Безымянная… У нее много имен, но подмосквич Петя отметил главное: своего не было давным-давно, лишь чужие, одолженные ненадолго… Надо же, какие несвоевременные мысли…

Невысокий человек в темной накидке, скрывающей и лицо, и фигуру, безропотно ждал, пока Летиция взглядом попрощается с уезжающим бронетранспортером. Ее не торопили, не хватали за руки, не тащили в «сторожку» – с одной стороны, это обнадеживало, с другой… пугало. Так не ведут себя с пленными: либо с гостями, либо с теми, кто уже никуда не денется, как бы этого ни хотел.

– Идем? – Лю заговорила первой.

Короткий утвердительный кивок в ответ. Человек направился в единственно возможном здесь направлении – к зданию, напоминающему сторожку. Девушка последовала за ним.

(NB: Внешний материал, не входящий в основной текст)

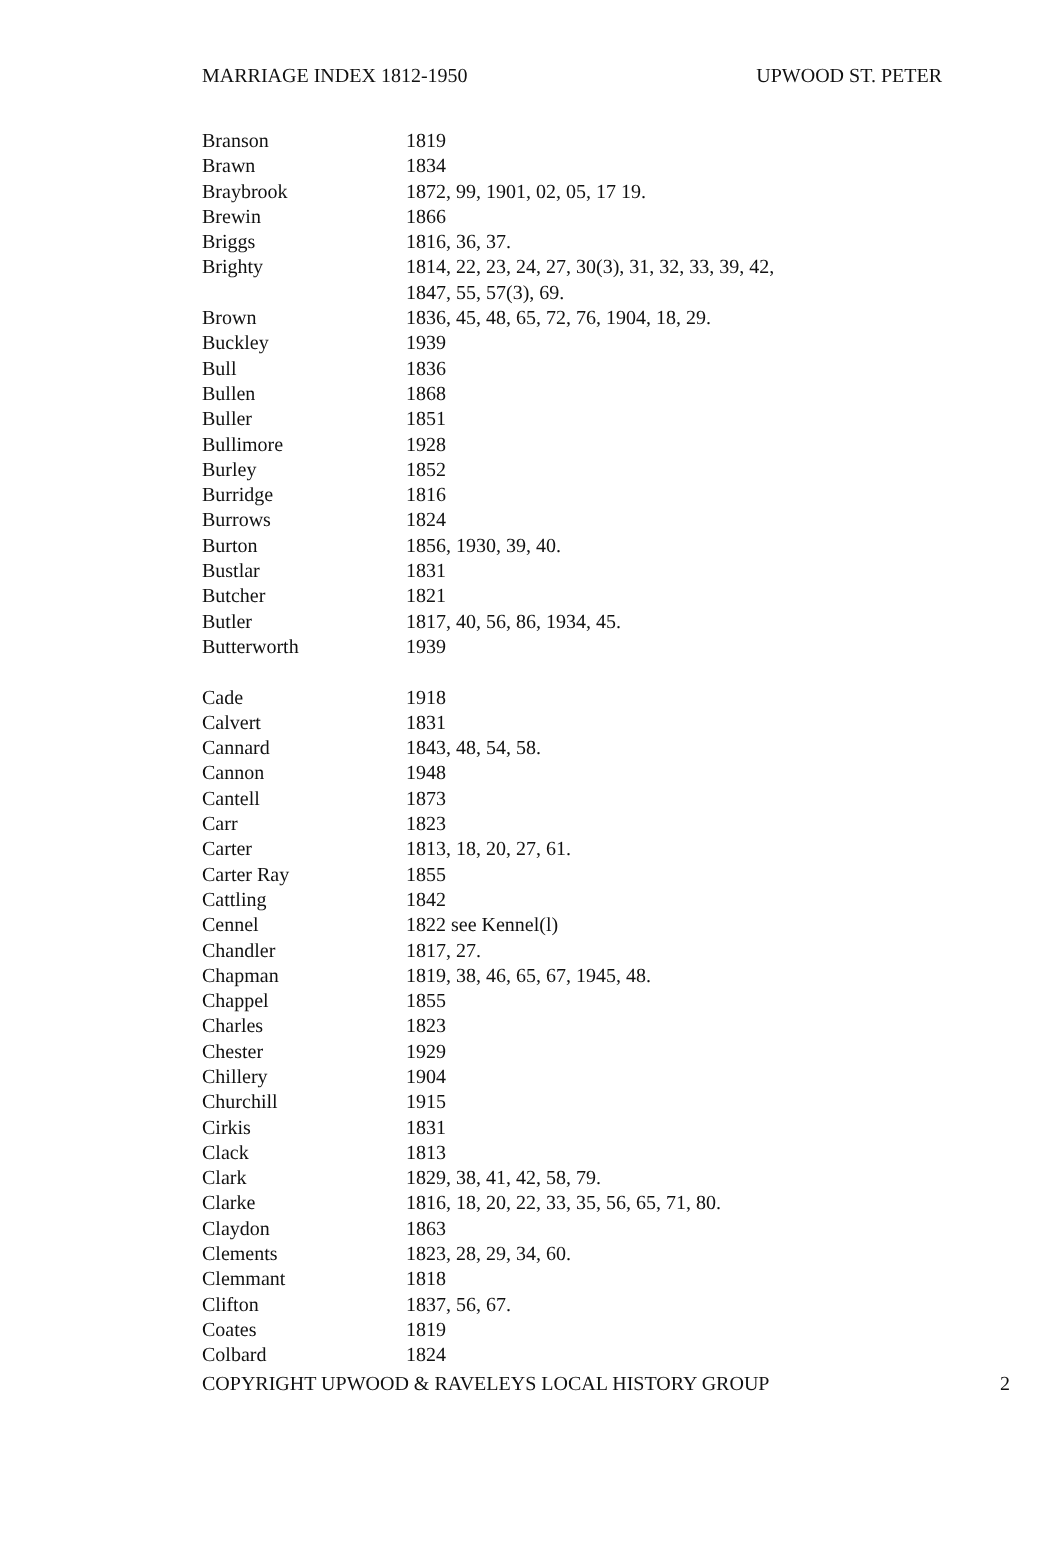MARRIAGE INDEX 1812-1950 UPWOOD ST. PETER
| Branson | 1819 |
| Brawn | 1834 |
| Braybrook | 1872, 99, 1901, 02, 05, 17 19. |
| Brewin | 1866 |
| Briggs | 1816, 36, 37. |
| Brighty | 1814, 22, 23, 24, 27, 30(3), 31, 32, 33, 39, 42, |
| | 1847, 55, 57(3), 69. |
| Brown | 1836, 45, 48, 65, 72, 76, 1904, 18, 29. |
| Buckley | 1939 |
| Bull | 1836 |
| Bullen | 1868 |
| Buller | 1851 |
| Bullimore | 1928 |
| Burley | 1852 |
| Burridge | 1816 |
| Burrows | 1824 |
| Burton | 1856, 1930, 39, 40. |
| Bustlar | 1831 |
| Butcher | 1821 |
| Butler | 1817, 40, 56, 86, 1934, 45. |
| Butterworth | 1939 |
| Cade | 1918 |
| Calvert | 1831 |
| Cannard | 1843, 48, 54, 58. |
| Cannon | 1948 |
| Cantell | 1873 |
| Carr | 1823 |
| Carter | 1813, 18, 20, 27, 61. |
| Carter Ray | 1855 |
| Cattling | 1842 |
| Cennel | 1822 see Kennel(l) |
| Chandler | 1817, 27. |
| Chapman | 1819, 38, 46, 65, 67, 1945, 48. |
| Chappel | 1855 |
| Charles | 1823 |
| Chester | 1929 |
| Chillery | 1904 |
| Churchill | 1915 |
| Cirkis | 1831 |
| Clack | 1813 |
| Clark | 1829, 38, 41, 42, 58, 79. |
| Clarke | 1816, 18, 20, 22, 33, 35, 56, 65, 71, 80. |
| Claydon | 1863 |
| Clements | 1823, 28, 29, 34, 60. |
| Clemmant | 1818 |
| Clifton | 1837, 56, 67. |
| Coates | 1819 |
| Colbard | 1824 |
COPYRIGHT UPWOOD & RAVELEYS LOCAL HISTORY GROUP 2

Пронзительно скрипнула хлипкая деревянная дверь, забывшая тысячу лет назад о какой-либо смазке. Крохотное помещение – три на четыре метра – оказалось совершенно пустым, лампа аварийного освещения, угрожающий красный глаз в дальнем углу, придавала этой пустоте зловещий, мрачный оттенок.

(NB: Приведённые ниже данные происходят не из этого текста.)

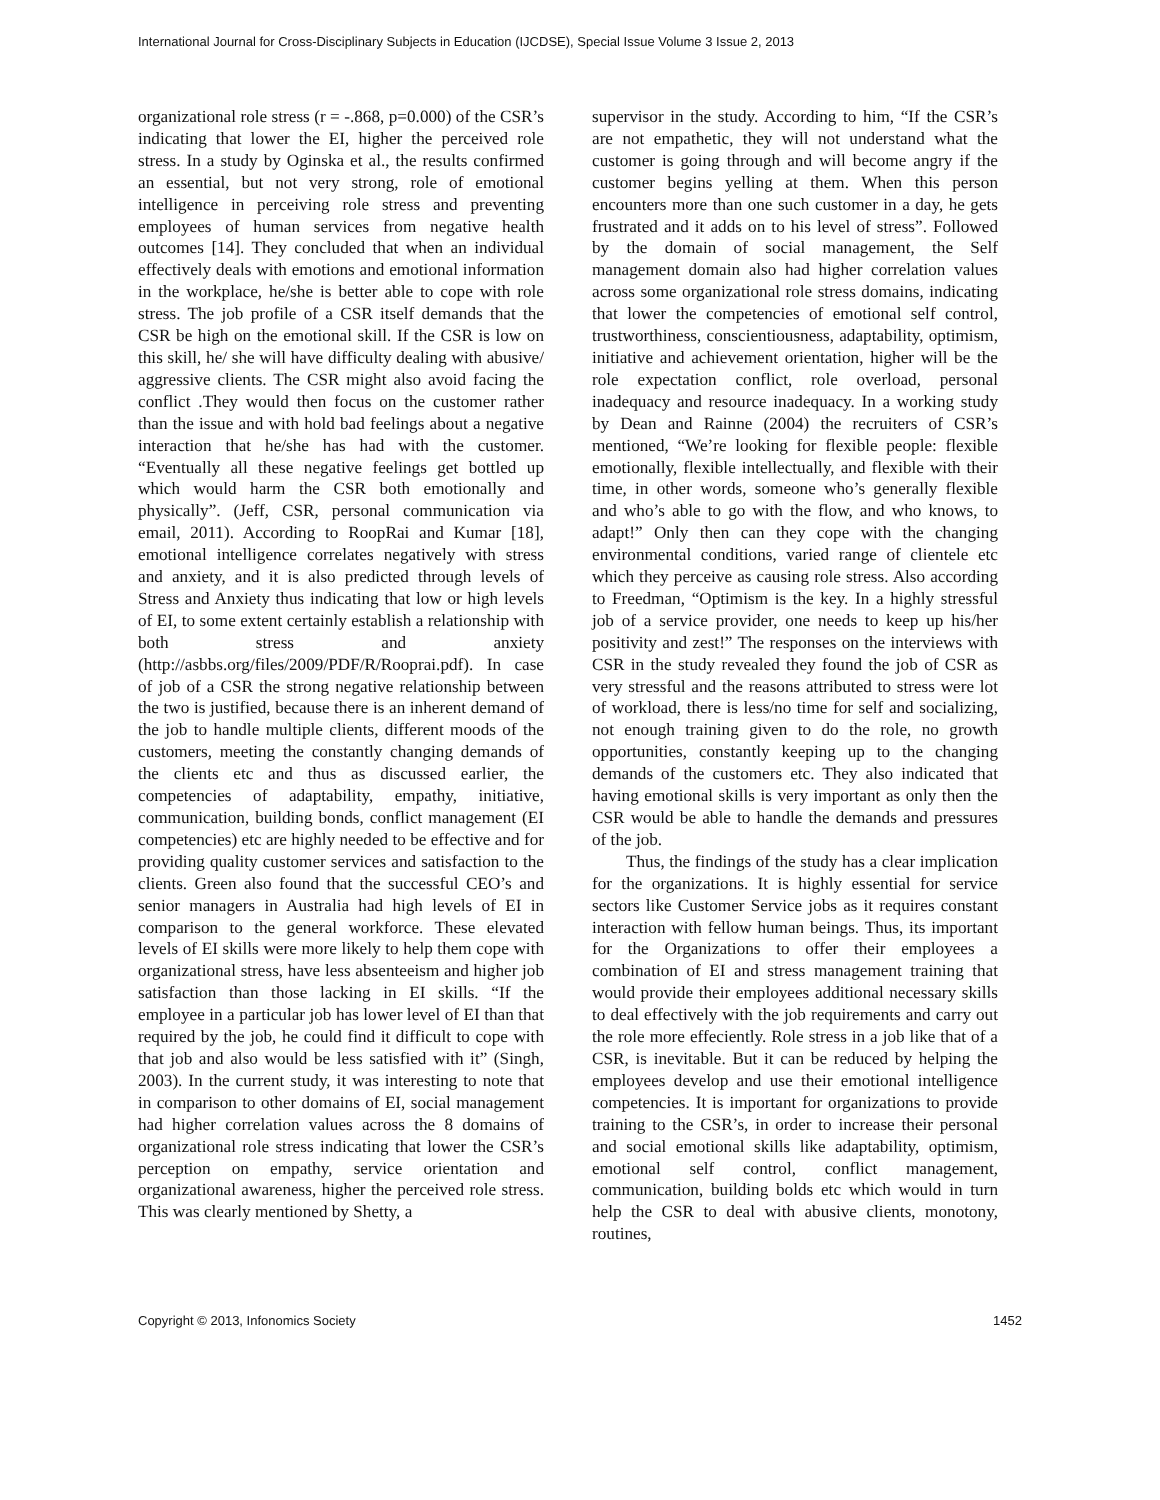International Journal for Cross-Disciplinary Subjects in Education (IJCDSE), Special Issue Volume 3 Issue 2, 2013
organizational role stress (r = -.868, p=0.000) of the CSR’s indicating that lower the EI, higher the perceived role stress. In a study by Oginska et al., the results confirmed an essential, but not very strong, role of emotional intelligence in perceiving role stress and preventing employees of human services from negative health outcomes [14]. They concluded that when an individual effectively deals with emotions and emotional information in the workplace, he/she is better able to cope with role stress. The job profile of a CSR itself demands that the CSR be high on the emotional skill. If the CSR is low on this skill, he/ she will have difficulty dealing with abusive/ aggressive clients. The CSR might also avoid facing the conflict .They would then focus on the customer rather than the issue and with hold bad feelings about a negative interaction that he/she has had with the customer. “Eventually all these negative feelings get bottled up which would harm the CSR both emotionally and physically”. (Jeff, CSR, personal communication via email, 2011). According to RoopRai and Kumar [18], emotional intelligence correlates negatively with stress and anxiety, and it is also predicted through levels of Stress and Anxiety thus indicating that low or high levels of EI, to some extent certainly establish a relationship with both stress and anxiety (http://asbbs.org/files/2009/PDF/R/Rooprai.pdf). In case of job of a CSR the strong negative relationship between the two is justified, because there is an inherent demand of the job to handle multiple clients, different moods of the customers, meeting the constantly changing demands of the clients etc and thus as discussed earlier, the competencies of adaptability, empathy, initiative, communication, building bonds, conflict management (EI competencies) etc are highly needed to be effective and for providing quality customer services and satisfaction to the clients. Green also found that the successful CEO’s and senior managers in Australia had high levels of EI in comparison to the general workforce. These elevated levels of EI skills were more likely to help them cope with organizational stress, have less absenteeism and higher job satisfaction than those lacking in EI skills. “If the employee in a particular job has lower level of EI than that required by the job, he could find it difficult to cope with that job and also would be less satisfied with it” (Singh, 2003). In the current study, it was interesting to note that in comparison to other domains of EI, social management had higher correlation values across the 8 domains of organizational role stress indicating that lower the CSR’s perception on empathy, service orientation and organizational awareness, higher the perceived role stress. This was clearly mentioned by Shetty, a
supervisor in the study. According to him, “If the CSR’s are not empathetic, they will not understand what the customer is going through and will become angry if the customer begins yelling at them. When this person encounters more than one such customer in a day, he gets frustrated and it adds on to his level of stress”. Followed by the domain of social management, the Self management domain also had higher correlation values across some organizational role stress domains, indicating that lower the competencies of emotional self control, trustworthiness, conscientiousness, adaptability, optimism, initiative and achievement orientation, higher will be the role expectation conflict, role overload, personal inadequacy and resource inadequacy. In a working study by Dean and Rainne (2004) the recruiters of CSR’s mentioned, “We’re looking for flexible people: flexible emotionally, flexible intellectually, and flexible with their time, in other words, someone who’s generally flexible and who’s able to go with the flow, and who knows, to adapt!” Only then can they cope with the changing environmental conditions, varied range of clientele etc which they perceive as causing role stress. Also according to Freedman, “Optimism is the key. In a highly stressful job of a service provider, one needs to keep up his/her positivity and zest!” The responses on the interviews with CSR in the study revealed they found the job of CSR as very stressful and the reasons attributed to stress were lot of workload, there is less/no time for self and socializing, not enough training given to do the role, no growth opportunities, constantly keeping up to the changing demands of the customers etc. They also indicated that having emotional skills is very important as only then the CSR would be able to handle the demands and pressures of the job.
Thus, the findings of the study has a clear implication for the organizations. It is highly essential for service sectors like Customer Service jobs as it requires constant interaction with fellow human beings. Thus, its important for the Organizations to offer their employees a combination of EI and stress management training that would provide their employees additional necessary skills to deal effectively with the job requirements and carry out the role more effeciently. Role stress in a job like that of a CSR, is inevitable. But it can be reduced by helping the employees develop and use their emotional intelligence competencies. It is important for organizations to provide training to the CSR’s, in order to increase their personal and social emotional skills like adaptability, optimism, emotional self control, conflict management, communication, building bolds etc which would in turn help the CSR to deal with abusive clients, monotony, routines,
Copyright © 2013, Infonomics Society 1452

Лю огляделась: проемы окон, когда-то заложенные кирпичом и кусками пенобетона, голые, неоштукатуренные стены, пол из потемневших, жалобно постанывающих под ногами досок. Нет ни стульев, ни столов, ни шкафов. Скудноватый интерьер!

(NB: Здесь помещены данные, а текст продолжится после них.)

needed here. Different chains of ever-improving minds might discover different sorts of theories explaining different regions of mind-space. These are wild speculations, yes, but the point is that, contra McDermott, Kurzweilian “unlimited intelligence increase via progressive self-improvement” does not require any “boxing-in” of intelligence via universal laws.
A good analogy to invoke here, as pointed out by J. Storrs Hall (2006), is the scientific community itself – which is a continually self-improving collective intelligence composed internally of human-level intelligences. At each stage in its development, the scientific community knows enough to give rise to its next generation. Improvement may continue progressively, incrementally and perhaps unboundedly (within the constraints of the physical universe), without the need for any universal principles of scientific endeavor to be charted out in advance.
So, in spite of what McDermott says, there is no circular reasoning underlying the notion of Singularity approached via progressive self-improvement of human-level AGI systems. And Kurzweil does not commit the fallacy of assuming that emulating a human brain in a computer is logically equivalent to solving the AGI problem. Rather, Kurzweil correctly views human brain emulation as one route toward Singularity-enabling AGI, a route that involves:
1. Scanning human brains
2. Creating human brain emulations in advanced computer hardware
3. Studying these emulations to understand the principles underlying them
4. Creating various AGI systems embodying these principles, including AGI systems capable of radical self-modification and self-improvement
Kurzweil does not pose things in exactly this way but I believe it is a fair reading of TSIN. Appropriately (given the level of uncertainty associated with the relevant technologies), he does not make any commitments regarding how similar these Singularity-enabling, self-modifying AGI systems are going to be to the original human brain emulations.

Летиция с опаской посмотрела на своего спутника, не понимая, что он задумал, зачем привел ее в помещение, где не было со страхом ожидаемых пыточных принадлежностей, жаровни с раскаленными углями, железных прутьев, клещей, тисков, наручников, пил и топоров, никакого хирургического набора для искушенного садиста… Стола, накрытого для дорогого гостя всевозможными яствами и сладостями – этот оптимистический вариант Лю не исключала, ведь в жизни случаются чудеса, – тоже не оказалось. Здесь вообще ничего не было! Ни-че-го!

Человек, заметив вопросительный взгляд девушки, сделал круговое движение кистью. Что могло означать лишь одно – отвернись.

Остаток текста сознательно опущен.